EXERCISE :: Reproduce verbatim all of the data given below, but do not carry over the images.
[[ SUPPLIED RECORDS, beginning ]]
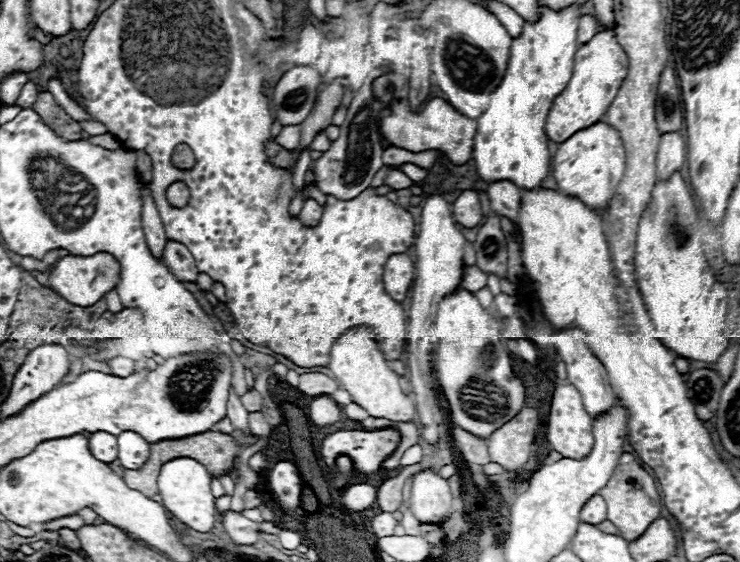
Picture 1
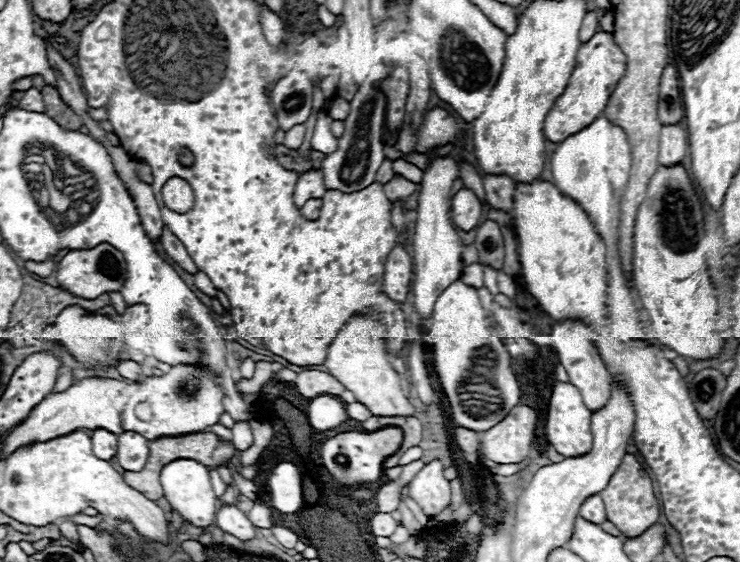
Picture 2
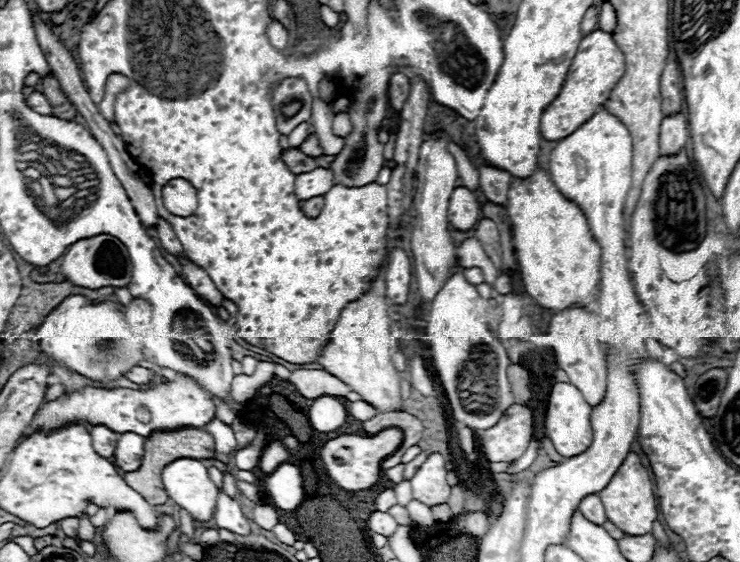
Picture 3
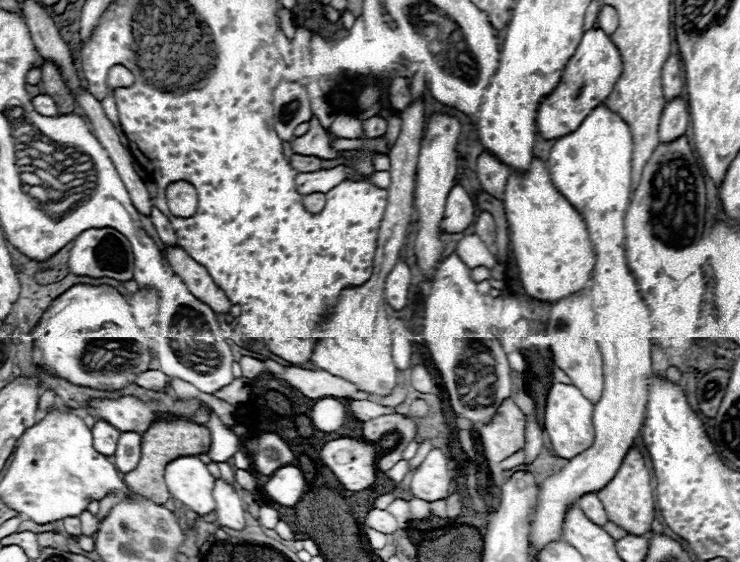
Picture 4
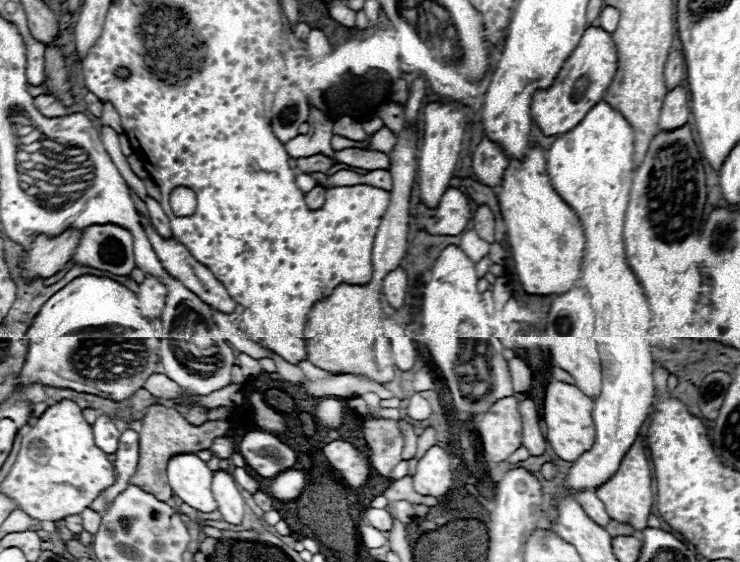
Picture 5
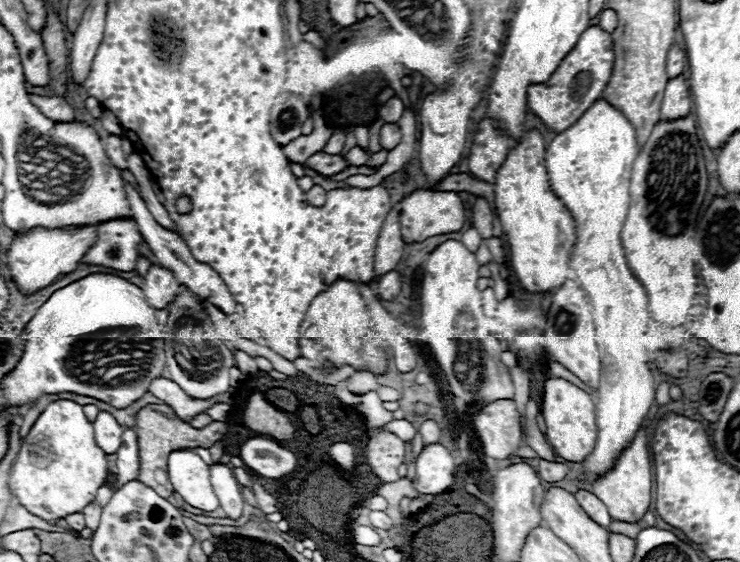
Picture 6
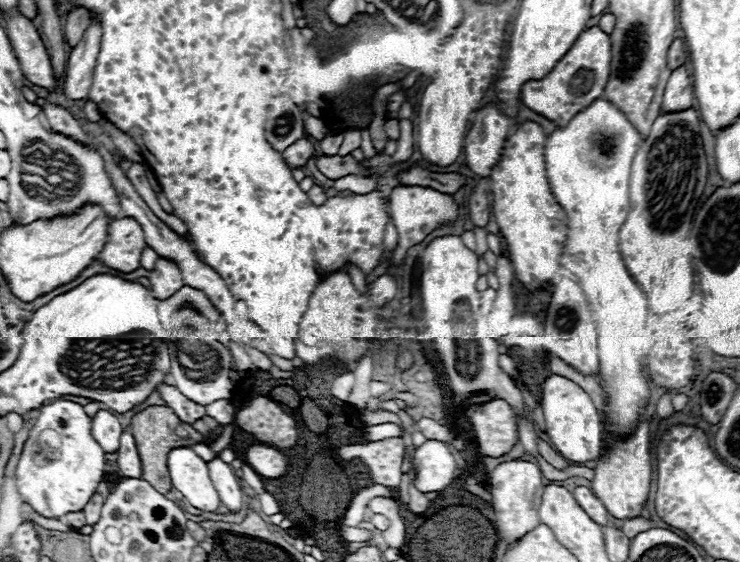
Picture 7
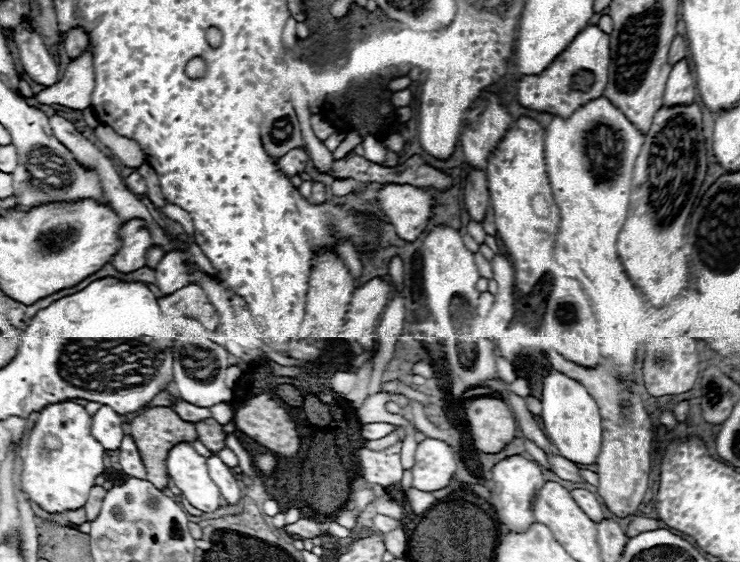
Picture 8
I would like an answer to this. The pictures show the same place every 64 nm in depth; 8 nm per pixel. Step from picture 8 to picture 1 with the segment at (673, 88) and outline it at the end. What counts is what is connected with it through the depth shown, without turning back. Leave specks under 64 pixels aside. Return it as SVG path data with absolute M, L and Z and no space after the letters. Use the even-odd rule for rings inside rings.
M680 132L664 134L660 140L660 148L656 154L656 170L658 180L668 180L676 170L686 162L686 140Z

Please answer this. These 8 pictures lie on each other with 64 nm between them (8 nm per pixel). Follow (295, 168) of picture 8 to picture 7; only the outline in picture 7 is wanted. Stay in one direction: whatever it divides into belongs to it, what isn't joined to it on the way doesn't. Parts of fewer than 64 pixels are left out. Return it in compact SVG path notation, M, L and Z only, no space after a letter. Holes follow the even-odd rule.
M300 138L298 142L290 144L290 146L284 150L282 156L286 158L286 164L288 164L290 168L302 168L302 166L306 166L306 162L314 156L314 144L312 144L308 138Z

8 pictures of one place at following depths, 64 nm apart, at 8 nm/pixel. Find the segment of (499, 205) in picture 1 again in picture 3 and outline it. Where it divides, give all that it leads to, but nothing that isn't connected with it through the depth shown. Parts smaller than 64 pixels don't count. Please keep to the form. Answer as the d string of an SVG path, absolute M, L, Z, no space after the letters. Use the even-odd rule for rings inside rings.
M486 164L480 166L480 188L490 202L506 206L510 182L512 182L512 176L506 170L498 170Z

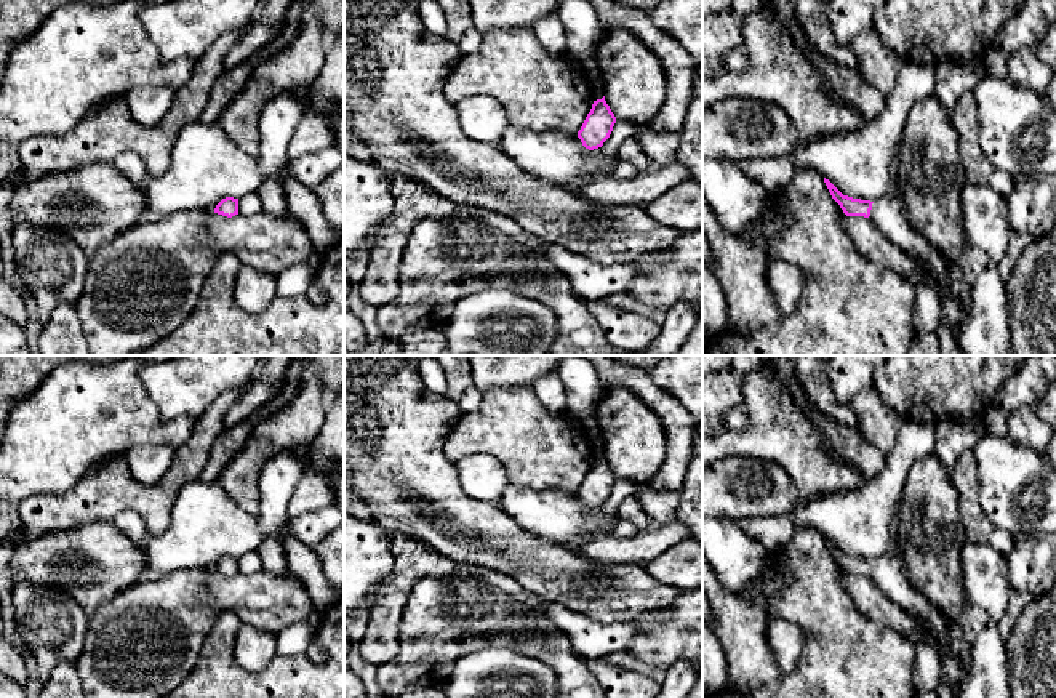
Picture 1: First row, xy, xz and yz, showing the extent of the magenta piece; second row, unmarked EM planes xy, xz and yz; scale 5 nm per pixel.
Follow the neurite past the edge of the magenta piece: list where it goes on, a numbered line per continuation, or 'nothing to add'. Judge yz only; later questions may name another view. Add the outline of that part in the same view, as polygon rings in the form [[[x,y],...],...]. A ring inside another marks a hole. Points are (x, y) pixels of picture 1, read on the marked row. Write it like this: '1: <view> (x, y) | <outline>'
1: yz (887, 213) | [[[891,194],[880,197],[872,203],[869,219],[874,221],[890,242],[898,245],[904,253],[915,253],[925,267],[933,267],[949,283],[952,293],[965,309],[965,319],[952,327],[952,336],[958,346],[962,327],[966,322],[971,307],[971,285],[965,280],[960,261],[946,261],[934,253],[930,242],[910,227],[907,218],[904,216],[902,200]]]

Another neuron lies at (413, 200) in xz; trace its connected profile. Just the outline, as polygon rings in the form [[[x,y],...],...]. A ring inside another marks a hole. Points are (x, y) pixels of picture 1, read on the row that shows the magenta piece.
[[[390,174],[394,208],[386,224],[410,232],[421,219],[448,219],[459,205],[437,194],[427,184],[408,176]]]

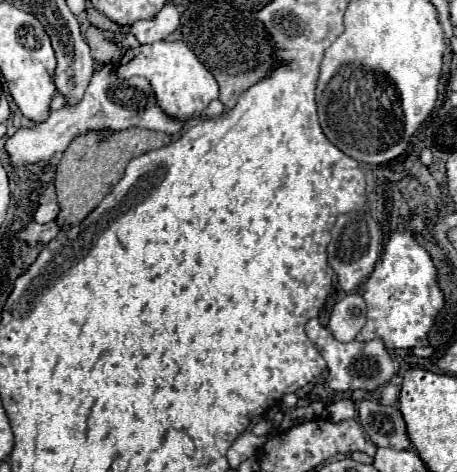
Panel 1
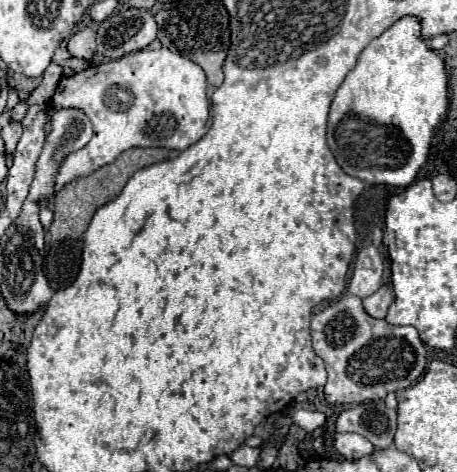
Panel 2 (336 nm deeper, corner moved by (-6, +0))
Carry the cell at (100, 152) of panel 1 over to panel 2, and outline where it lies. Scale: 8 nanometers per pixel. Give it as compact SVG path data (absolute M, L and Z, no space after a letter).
M134 147L134 149L124 151L114 163L100 167L92 175L80 177L68 185L64 185L64 189L54 197L54 221L48 227L45 236L46 268L43 268L43 271L54 291L68 287L74 281L74 277L78 275L80 255L82 255L82 239L80 237L84 235L94 211L102 205L106 205L110 199L118 197L122 187L128 183L128 179L136 171L140 171L142 167L146 167L150 163L168 159L168 155L170 155L170 149L162 149L162 147L156 147L156 149Z

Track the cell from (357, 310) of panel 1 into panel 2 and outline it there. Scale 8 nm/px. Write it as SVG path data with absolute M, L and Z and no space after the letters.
M382 285L374 295L362 299L364 311L374 319L384 319L390 303L392 303L392 291L388 285Z

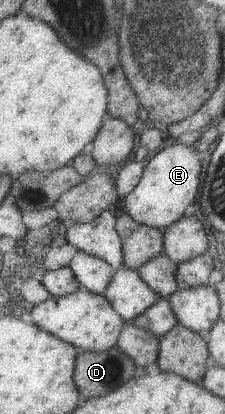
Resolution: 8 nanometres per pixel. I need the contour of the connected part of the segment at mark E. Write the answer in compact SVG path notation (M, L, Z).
M175 142L167 148L159 149L145 164L135 188L123 197L123 210L136 223L163 231L182 217L189 204L193 204L199 188L201 164L192 148Z

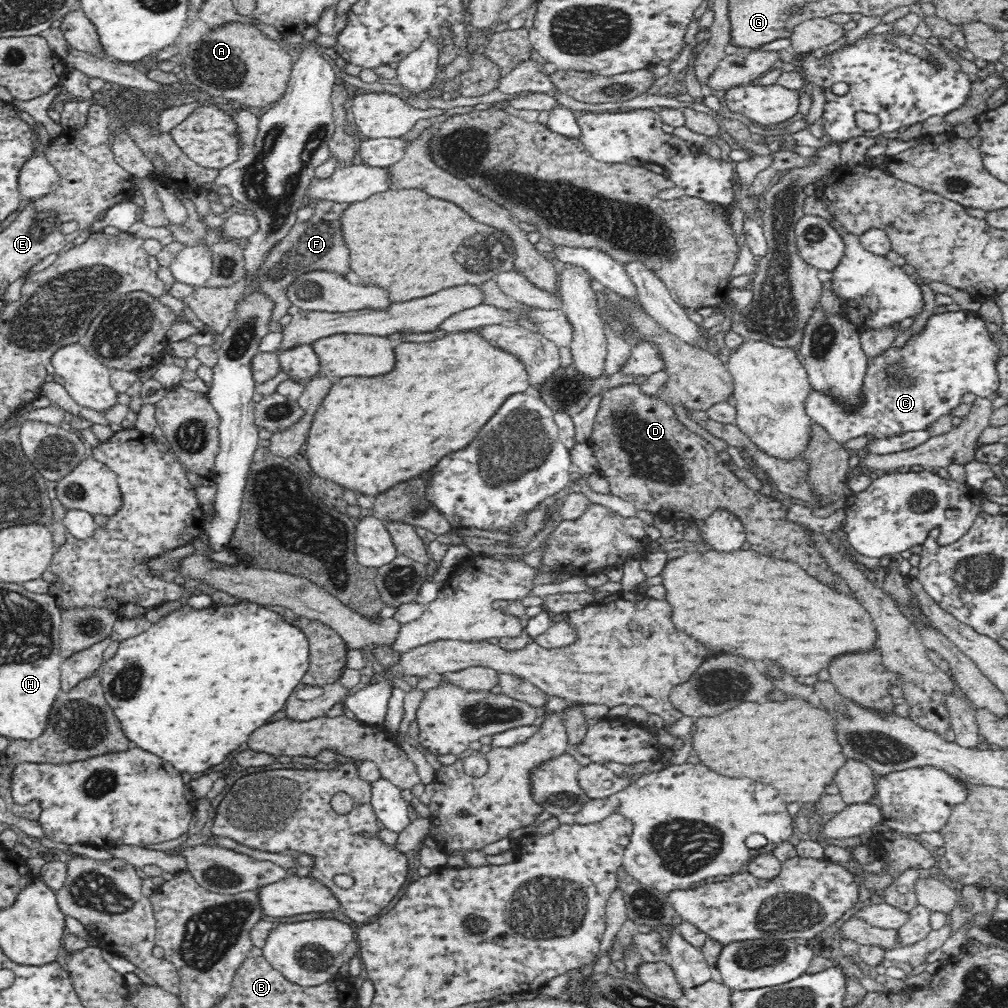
[[ SUPPLIED RECORDS, end ]]
ANSWER BELOW ::
Picture 1
Picture 2
Picture 3
Picture 4
Picture 5
Picture 6
Picture 7
Picture 8
I would like an answer to this. The pictures show the same place every 64 nm in depth; 8 nm per pixel. Step from picture 8 to picture 1 with the segment at (673, 88) and outline it at the end. What counts is what is connected with it through the depth shown, without turning back. Leave specks under 64 pixels aside. Return it as SVG path data with absolute M, L and Z and no space after the letters. Use the even-odd rule for rings inside rings.
M680 132L664 134L660 140L660 148L656 154L656 170L658 180L668 180L676 170L686 162L686 140Z

Please answer this. These 8 pictures lie on each other with 64 nm between them (8 nm per pixel). Follow (295, 168) of picture 8 to picture 7; only the outline in picture 7 is wanted. Stay in one direction: whatever it divides into belongs to it, what isn't joined to it on the way doesn't. Parts of fewer than 64 pixels are left out. Return it in compact SVG path notation, M, L and Z only, no space after a letter. Holes follow the even-odd rule.
M300 138L298 142L290 144L290 146L284 150L282 156L286 158L286 164L288 164L290 168L302 168L302 166L306 166L306 162L314 156L314 144L312 144L308 138Z

8 pictures of one place at following depths, 64 nm apart, at 8 nm/pixel. Find the segment of (499, 205) in picture 1 again in picture 3 and outline it. Where it divides, give all that it leads to, but nothing that isn't connected with it through the depth shown. Parts smaller than 64 pixels don't count. Please keep to the form. Answer as the d string of an SVG path, absolute M, L, Z, no space after the letters. Use the even-odd rule for rings inside rings.
M486 164L480 166L480 188L490 202L506 206L510 182L512 182L512 176L506 170L498 170Z

Picture 1: First row, xy, xz and yz, showing the extent of the magenta piece; second row, unmarked EM planes xy, xz and yz; scale 5 nm per pixel.
Follow the neurite past the edge of the magenta piece: list where it goes on, a numbered line per continuation, or 'nothing to add'. Judge yz only; later questions may name another view. Add the outline of that part in the same view, as polygon rings in the form [[[x,y],...],...]. A ring inside another marks a hole. Points are (x, y) pixels of picture 1, read on the marked row. Write it like this: '1: <view> (x, y) | <outline>'
1: yz (887, 213) | [[[891,194],[880,197],[872,203],[869,219],[874,221],[890,242],[898,245],[904,253],[915,253],[925,267],[933,267],[949,283],[952,293],[965,309],[965,319],[952,327],[952,336],[958,346],[962,327],[966,322],[971,307],[971,285],[965,280],[960,261],[946,261],[934,253],[930,242],[910,227],[907,218],[904,216],[902,200]]]

Another neuron lies at (413, 200) in xz; trace its connected profile. Just the outline, as polygon rings in the form [[[x,y],...],...]. A ring inside another marks a hole. Points are (x, y) pixels of picture 1, read on the row that shows the magenta piece.
[[[390,174],[394,208],[386,224],[410,232],[421,219],[448,219],[459,205],[437,194],[427,184],[408,176]]]

Panel 1
Panel 2 (336 nm deeper, corner moved by (-6, +0))
Carry the cell at (100, 152) of panel 1 over to panel 2, and outline where it lies. Scale: 8 nanometers per pixel. Give it as compact SVG path data (absolute M, L and Z, no space after a letter).
M134 147L134 149L124 151L114 163L100 167L92 175L80 177L68 185L64 185L64 189L54 197L54 221L48 227L45 236L46 268L43 268L43 271L54 291L68 287L74 281L74 277L78 275L80 255L82 255L82 239L80 237L84 235L94 211L102 205L106 205L110 199L118 197L122 187L128 183L128 179L136 171L140 171L142 167L146 167L150 163L168 159L168 155L170 155L170 149L162 149L162 147L156 147L156 149Z

Track the cell from (357, 310) of panel 1 into panel 2 and outline it there. Scale 8 nm/px. Write it as SVG path data with absolute M, L and Z and no space after the letters.
M382 285L374 295L362 299L364 311L374 319L384 319L390 303L392 303L392 291L388 285Z

Resolution: 8 nanometres per pixel. I need the contour of the connected part of the segment at mark E. Write the answer in compact SVG path notation (M, L, Z).
M175 142L167 148L159 149L145 164L135 188L123 197L123 210L136 223L163 231L182 217L189 204L193 204L199 188L201 164L192 148Z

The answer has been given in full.